Vi-o a sair da cabana. Estava diferente. O brilho do olhar. A postura...

Decidi entrar. Recordar os tempos que passámos juntos.

Passei por cada divisão. Não para ver como ele as deixou... Mais para recordar cada momento que partilhámos.

*

Ao chegar ao quarto, reparei na carta que ele colocou sobre a cama. Por cima, uma flor...

Peguei na carta. Li. Sorri.

Sim, um dia talvez nos voltemos a encontrar. Nessa altura já não serei as várias mulheres que ele vê em mim. Serei uma só pessoa. Um só amor.

*

Peguei fogo à cabana. Lá dentro, deixei a carta e a flor. Não por indiferença. Está na altura de o libertar. De o deixar procurar e criar o seu caminho.

Continuarei aqui, nesta baía... À espera do homem que me prometeu voltar.

*

O fumo elevou-se sobre a copa das árvores, dos bambus... Deixou um rasto no céu. Um sinal de mais um passado que se foi.

*

Ao regressar à praia, vi-o. O guerreiro estava lá. A olhar para a nuvem de fumo.

Queria fugir, sair dali, mas ele baixou os olhos. Fixou-os nos meus.

Foi nessa altura que o reconheci. Ele voltara... Ele era o guerreiro...

Tanto tempo a cuidar dele e nunca tinha reparado. A alma é a mesma. A dor também... A saudade.

O guerreiro aproximou-se de mim...

**

Decidi ir à praia. Tinha de o fazer antes de partir.

De repente, senti que algo não estava bem. Olhei para trás e vi o fumo a sair do meio das árvores, dos bambus... A cabana!

Quando baixei os olhos... Vi-a.

Os nossos olhos fixaram-se. E, nesse momento, reconheci-a. Ela era a sereia da minha outra vida.

Tanto tempo... E, apesar de sentir que o era, não queria acreditar...

Aproximei-me...

**

Ele pegou-me nas mãos.

Peguei-lhe nas mãos.

Puxou-me para ele.

Puxei-a.

Abraçou-me como se a vida dele dependesse daquele amplexo. Como se agarrasse a uma saliência numa montanha para não cair.

Abracei-a por todos os dias que esperei. Por toda as vidas em que não voltei, em que não cumpri a promessa.

Procurei-lhe os lábios.

Procurou-me os lábios.

Beijámo-nos.

Beijámo-nos.

E, naquele beijo, senti a saudade de todas estas vidas separados. Senti a dor da nossa distância.

E, naquele beijo, senti a distância.
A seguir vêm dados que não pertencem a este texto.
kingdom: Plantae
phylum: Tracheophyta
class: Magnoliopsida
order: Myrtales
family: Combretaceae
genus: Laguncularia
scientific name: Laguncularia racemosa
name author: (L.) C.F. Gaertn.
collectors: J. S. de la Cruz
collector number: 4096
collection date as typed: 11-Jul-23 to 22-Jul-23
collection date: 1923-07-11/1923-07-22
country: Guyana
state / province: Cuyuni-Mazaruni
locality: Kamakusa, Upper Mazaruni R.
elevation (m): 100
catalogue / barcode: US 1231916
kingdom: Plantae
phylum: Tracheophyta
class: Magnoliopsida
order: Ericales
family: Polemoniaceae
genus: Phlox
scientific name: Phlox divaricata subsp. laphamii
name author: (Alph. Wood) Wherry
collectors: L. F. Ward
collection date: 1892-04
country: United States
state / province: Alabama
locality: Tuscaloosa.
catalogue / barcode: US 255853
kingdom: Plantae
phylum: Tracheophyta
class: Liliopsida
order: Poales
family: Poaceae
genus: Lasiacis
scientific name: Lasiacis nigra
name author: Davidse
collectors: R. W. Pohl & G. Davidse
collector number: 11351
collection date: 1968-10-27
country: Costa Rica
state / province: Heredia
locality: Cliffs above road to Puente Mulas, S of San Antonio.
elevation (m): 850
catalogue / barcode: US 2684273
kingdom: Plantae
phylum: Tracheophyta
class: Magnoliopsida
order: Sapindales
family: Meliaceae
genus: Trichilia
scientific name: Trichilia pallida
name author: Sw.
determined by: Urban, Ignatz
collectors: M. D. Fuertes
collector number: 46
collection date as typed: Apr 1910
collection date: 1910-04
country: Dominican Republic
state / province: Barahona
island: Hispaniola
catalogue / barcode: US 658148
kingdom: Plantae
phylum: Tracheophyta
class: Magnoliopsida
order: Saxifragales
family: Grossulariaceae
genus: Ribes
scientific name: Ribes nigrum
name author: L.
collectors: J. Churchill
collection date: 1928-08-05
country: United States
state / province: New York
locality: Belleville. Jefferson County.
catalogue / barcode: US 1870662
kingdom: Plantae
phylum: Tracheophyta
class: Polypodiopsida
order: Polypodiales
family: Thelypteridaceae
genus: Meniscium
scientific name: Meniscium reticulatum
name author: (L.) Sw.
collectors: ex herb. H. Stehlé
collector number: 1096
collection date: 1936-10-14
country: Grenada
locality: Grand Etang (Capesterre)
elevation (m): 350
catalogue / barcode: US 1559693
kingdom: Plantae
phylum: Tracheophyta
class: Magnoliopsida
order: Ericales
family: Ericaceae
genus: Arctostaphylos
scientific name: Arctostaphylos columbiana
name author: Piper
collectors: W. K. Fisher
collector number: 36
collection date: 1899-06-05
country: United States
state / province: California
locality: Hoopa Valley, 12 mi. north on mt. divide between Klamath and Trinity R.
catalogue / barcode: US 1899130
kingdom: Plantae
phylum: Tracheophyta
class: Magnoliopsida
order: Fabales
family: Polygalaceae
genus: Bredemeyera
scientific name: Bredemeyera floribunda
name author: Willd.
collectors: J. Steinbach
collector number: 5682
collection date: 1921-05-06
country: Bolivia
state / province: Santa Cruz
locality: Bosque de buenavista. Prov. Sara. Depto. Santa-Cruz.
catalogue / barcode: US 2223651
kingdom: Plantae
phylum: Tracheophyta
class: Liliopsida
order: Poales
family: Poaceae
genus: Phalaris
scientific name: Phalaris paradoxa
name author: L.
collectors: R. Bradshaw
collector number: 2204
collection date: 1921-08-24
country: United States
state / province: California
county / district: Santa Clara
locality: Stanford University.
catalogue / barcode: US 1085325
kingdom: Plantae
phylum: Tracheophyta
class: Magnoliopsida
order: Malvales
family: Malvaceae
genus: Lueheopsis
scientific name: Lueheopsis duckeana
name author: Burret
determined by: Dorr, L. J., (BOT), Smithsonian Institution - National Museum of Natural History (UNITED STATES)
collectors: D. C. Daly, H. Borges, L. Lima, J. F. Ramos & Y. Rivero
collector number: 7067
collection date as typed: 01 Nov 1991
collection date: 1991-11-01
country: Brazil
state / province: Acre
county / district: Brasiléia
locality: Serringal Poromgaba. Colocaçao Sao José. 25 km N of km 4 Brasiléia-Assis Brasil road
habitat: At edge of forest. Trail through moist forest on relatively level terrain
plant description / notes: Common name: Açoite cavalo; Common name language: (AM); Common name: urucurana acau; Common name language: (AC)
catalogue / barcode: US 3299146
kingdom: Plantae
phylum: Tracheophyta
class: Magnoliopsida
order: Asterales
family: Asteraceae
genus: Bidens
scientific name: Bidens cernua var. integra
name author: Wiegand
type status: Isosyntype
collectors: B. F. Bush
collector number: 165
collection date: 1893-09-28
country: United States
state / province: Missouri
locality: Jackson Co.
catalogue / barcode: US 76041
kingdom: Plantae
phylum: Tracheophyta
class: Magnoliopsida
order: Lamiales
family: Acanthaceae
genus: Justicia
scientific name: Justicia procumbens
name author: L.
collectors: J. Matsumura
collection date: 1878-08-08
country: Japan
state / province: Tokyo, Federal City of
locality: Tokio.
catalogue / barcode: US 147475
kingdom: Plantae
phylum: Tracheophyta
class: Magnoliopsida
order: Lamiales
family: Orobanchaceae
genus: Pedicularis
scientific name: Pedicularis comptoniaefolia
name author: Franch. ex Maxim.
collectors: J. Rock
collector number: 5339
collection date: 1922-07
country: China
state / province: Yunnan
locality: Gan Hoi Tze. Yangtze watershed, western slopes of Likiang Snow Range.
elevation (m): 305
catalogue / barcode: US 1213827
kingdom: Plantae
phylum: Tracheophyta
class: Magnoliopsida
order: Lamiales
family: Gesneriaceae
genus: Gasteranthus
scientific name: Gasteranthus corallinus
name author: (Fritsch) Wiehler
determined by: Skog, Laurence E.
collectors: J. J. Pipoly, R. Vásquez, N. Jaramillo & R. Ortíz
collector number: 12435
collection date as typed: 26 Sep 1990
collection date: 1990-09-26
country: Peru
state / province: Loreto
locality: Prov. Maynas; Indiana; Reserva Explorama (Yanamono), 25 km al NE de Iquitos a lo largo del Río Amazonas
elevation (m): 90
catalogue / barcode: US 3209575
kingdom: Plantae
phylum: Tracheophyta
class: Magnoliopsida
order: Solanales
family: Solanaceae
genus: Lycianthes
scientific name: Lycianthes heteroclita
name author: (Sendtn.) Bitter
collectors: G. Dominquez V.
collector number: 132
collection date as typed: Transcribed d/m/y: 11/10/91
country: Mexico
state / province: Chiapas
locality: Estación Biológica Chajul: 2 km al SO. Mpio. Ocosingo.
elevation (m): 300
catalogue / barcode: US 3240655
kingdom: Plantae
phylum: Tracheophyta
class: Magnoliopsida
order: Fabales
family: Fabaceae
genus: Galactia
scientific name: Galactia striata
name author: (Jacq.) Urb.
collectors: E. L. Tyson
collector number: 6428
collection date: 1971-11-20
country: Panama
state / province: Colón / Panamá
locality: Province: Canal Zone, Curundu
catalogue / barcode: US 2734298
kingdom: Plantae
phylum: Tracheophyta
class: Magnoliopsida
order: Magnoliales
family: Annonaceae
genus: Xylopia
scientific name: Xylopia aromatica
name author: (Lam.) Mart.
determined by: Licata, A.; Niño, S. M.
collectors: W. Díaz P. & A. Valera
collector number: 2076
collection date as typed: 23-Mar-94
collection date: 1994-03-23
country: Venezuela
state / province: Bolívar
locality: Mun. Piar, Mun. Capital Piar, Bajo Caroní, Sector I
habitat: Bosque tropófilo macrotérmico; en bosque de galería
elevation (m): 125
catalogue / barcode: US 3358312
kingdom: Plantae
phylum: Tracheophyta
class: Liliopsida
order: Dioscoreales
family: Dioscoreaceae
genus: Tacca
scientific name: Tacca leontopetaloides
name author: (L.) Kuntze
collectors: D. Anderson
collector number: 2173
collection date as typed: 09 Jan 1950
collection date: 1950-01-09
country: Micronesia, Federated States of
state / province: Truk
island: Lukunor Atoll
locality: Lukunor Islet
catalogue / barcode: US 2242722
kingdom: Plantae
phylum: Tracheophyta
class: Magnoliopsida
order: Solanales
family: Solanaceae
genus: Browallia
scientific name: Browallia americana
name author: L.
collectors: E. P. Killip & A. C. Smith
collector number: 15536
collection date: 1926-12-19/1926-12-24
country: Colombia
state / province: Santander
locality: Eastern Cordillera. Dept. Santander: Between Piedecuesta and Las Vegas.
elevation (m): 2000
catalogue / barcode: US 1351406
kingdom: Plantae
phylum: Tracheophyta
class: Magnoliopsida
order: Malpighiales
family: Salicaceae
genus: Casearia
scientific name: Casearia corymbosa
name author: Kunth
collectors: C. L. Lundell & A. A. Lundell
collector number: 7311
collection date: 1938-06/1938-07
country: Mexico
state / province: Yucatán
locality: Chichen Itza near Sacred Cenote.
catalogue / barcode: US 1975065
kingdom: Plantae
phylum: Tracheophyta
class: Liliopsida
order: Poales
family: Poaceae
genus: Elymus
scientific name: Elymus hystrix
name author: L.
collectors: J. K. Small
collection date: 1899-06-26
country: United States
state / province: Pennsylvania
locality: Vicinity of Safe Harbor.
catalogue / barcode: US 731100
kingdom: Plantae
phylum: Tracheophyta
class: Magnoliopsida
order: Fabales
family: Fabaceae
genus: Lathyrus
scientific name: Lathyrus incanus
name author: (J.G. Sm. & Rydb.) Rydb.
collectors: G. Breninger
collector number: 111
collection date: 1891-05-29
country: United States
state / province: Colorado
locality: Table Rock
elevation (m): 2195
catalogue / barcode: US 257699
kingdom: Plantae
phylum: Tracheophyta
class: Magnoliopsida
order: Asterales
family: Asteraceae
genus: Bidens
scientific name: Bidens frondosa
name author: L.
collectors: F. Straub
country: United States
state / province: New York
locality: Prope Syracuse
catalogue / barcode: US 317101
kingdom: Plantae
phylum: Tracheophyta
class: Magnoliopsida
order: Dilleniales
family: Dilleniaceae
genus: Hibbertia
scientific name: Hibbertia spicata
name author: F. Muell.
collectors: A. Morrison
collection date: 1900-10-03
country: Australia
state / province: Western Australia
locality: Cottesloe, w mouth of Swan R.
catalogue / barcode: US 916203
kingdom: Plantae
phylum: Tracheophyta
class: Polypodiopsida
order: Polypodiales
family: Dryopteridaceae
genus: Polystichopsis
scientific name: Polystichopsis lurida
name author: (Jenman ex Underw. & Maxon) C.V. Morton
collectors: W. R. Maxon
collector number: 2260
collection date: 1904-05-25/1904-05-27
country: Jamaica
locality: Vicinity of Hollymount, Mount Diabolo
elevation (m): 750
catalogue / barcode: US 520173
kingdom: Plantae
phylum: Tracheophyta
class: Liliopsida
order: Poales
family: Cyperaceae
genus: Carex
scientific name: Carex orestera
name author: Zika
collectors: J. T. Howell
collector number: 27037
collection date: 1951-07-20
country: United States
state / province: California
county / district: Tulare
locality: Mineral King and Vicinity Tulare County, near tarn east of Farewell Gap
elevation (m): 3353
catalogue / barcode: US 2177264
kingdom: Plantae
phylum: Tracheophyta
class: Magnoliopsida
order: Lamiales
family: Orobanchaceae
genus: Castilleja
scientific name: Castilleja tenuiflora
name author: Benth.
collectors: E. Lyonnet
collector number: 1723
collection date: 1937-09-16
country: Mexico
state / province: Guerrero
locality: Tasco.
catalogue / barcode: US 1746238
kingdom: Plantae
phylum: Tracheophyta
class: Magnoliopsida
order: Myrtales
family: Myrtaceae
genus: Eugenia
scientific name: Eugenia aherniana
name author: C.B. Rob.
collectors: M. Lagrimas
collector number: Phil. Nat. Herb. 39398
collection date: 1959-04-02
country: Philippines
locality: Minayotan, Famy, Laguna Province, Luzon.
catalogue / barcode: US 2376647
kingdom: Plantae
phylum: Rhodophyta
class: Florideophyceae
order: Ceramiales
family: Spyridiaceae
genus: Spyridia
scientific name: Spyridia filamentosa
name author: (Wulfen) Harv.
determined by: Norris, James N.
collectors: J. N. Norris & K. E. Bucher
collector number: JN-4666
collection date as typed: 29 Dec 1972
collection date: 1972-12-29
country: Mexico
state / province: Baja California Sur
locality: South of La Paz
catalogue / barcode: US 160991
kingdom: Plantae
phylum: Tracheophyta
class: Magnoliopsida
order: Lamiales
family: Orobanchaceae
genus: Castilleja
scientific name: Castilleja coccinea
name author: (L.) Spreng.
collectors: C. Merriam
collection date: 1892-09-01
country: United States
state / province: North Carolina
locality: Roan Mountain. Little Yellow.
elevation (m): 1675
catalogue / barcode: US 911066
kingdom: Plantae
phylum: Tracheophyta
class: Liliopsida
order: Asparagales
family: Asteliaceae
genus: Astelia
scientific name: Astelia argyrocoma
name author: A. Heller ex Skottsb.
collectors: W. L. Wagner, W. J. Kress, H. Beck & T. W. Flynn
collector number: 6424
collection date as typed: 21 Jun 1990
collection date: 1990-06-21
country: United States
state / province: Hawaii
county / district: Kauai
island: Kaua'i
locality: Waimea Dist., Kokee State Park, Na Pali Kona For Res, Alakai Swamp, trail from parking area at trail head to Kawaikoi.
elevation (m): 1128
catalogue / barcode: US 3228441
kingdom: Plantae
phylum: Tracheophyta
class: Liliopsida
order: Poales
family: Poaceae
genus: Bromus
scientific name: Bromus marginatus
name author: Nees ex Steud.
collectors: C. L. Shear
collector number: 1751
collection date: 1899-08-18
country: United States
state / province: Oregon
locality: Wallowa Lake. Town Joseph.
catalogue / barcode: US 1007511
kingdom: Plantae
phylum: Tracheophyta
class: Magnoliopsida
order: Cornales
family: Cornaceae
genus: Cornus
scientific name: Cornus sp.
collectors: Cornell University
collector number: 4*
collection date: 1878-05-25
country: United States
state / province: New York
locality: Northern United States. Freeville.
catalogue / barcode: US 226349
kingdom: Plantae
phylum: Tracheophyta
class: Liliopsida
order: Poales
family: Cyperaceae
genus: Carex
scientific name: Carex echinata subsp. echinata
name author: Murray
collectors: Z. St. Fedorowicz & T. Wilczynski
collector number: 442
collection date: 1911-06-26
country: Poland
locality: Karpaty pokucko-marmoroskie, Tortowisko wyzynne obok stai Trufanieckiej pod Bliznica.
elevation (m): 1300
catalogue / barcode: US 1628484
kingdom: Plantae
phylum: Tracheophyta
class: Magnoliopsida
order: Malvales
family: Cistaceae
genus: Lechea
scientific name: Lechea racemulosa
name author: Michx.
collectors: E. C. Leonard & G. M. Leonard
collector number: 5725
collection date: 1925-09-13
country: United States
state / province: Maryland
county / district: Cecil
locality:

A dor de uma promessa não cumprida. Das saudades. Das vidas que nos separaram.

As nossas almas, os nossos corpos, uniram-se.

As nossas almas, os nossos corpos, uniram-se.

**

O tempo parou para nós. Ficámos congelados naquele momento.

O passado tinha-se convergido no presente. O futuro... desconhecíamos.

Sem casa. Sem posses. Sem destino. Demos as mãos e partimos.

Fomos criar o nosso próprio caminho.